Segment Start: AVAILABLE DATA

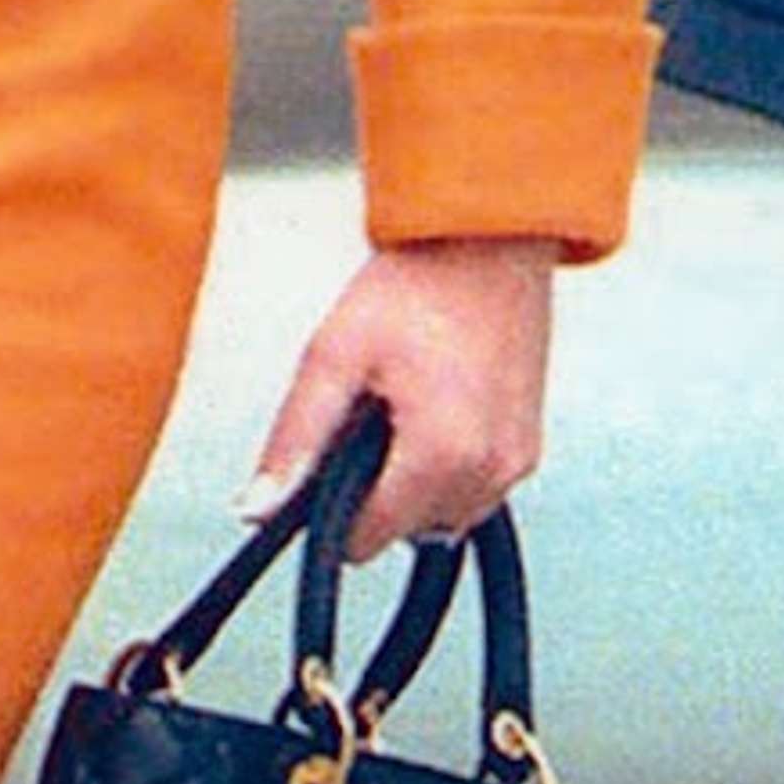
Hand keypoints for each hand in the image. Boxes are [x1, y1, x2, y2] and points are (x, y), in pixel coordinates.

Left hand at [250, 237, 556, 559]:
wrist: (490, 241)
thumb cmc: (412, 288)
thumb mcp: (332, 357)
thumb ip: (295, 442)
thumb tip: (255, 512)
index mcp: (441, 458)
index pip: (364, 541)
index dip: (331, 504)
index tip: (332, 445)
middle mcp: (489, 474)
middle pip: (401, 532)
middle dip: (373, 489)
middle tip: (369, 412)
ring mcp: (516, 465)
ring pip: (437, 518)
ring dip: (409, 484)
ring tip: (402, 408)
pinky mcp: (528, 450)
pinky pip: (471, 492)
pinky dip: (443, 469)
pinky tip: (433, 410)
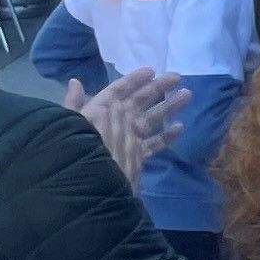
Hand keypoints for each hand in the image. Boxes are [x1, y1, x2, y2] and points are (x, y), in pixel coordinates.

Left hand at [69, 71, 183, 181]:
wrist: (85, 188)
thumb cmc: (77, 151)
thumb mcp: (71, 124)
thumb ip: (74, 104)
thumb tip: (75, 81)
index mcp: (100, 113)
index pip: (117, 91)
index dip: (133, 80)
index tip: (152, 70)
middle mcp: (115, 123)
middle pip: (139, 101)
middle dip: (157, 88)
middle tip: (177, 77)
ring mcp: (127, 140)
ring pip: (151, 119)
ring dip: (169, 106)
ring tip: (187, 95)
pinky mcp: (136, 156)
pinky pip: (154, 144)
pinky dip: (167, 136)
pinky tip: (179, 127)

Segment End: AVAILABLE DATA
Segment Start: AVAILABLE DATA

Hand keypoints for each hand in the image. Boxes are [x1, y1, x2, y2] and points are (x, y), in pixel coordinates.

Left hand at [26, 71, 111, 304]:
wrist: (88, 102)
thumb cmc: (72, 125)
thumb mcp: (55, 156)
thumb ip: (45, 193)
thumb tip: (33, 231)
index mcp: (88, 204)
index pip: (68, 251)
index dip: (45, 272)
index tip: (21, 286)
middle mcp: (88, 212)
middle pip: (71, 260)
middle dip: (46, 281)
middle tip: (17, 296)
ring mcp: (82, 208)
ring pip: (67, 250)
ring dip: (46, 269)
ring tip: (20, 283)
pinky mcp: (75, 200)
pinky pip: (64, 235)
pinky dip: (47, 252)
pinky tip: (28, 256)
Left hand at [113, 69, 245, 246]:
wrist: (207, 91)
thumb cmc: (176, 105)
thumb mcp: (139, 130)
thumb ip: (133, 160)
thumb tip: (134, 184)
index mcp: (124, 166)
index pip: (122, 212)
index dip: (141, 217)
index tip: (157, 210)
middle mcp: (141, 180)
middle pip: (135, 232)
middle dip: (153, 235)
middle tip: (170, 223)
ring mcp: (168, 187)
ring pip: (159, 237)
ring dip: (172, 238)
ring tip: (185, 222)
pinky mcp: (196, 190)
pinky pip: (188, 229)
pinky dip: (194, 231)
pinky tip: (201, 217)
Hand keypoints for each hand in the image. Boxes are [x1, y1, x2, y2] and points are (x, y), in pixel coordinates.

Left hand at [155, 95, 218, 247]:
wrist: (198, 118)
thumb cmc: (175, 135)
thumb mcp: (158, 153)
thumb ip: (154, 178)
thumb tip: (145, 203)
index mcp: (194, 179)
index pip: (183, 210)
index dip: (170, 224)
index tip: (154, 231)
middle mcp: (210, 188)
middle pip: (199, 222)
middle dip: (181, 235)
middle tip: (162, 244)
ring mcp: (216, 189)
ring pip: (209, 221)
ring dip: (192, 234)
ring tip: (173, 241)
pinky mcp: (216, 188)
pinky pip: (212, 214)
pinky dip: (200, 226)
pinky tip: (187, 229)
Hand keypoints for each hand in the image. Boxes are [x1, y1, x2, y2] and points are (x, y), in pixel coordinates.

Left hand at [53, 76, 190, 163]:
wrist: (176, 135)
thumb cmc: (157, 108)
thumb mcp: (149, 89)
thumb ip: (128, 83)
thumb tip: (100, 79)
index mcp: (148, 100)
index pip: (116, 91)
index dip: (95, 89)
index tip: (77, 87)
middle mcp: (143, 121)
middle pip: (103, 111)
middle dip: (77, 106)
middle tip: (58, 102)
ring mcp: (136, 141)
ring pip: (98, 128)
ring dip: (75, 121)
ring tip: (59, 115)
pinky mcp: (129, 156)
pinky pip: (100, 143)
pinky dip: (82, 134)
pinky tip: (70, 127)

Segment End: AVAILABLE DATA

* **TASK GOAL**:
Report the number of lines in the entries that hold the word "Left". Nothing else is wanted.

* **RESPONSE BELOW**:
6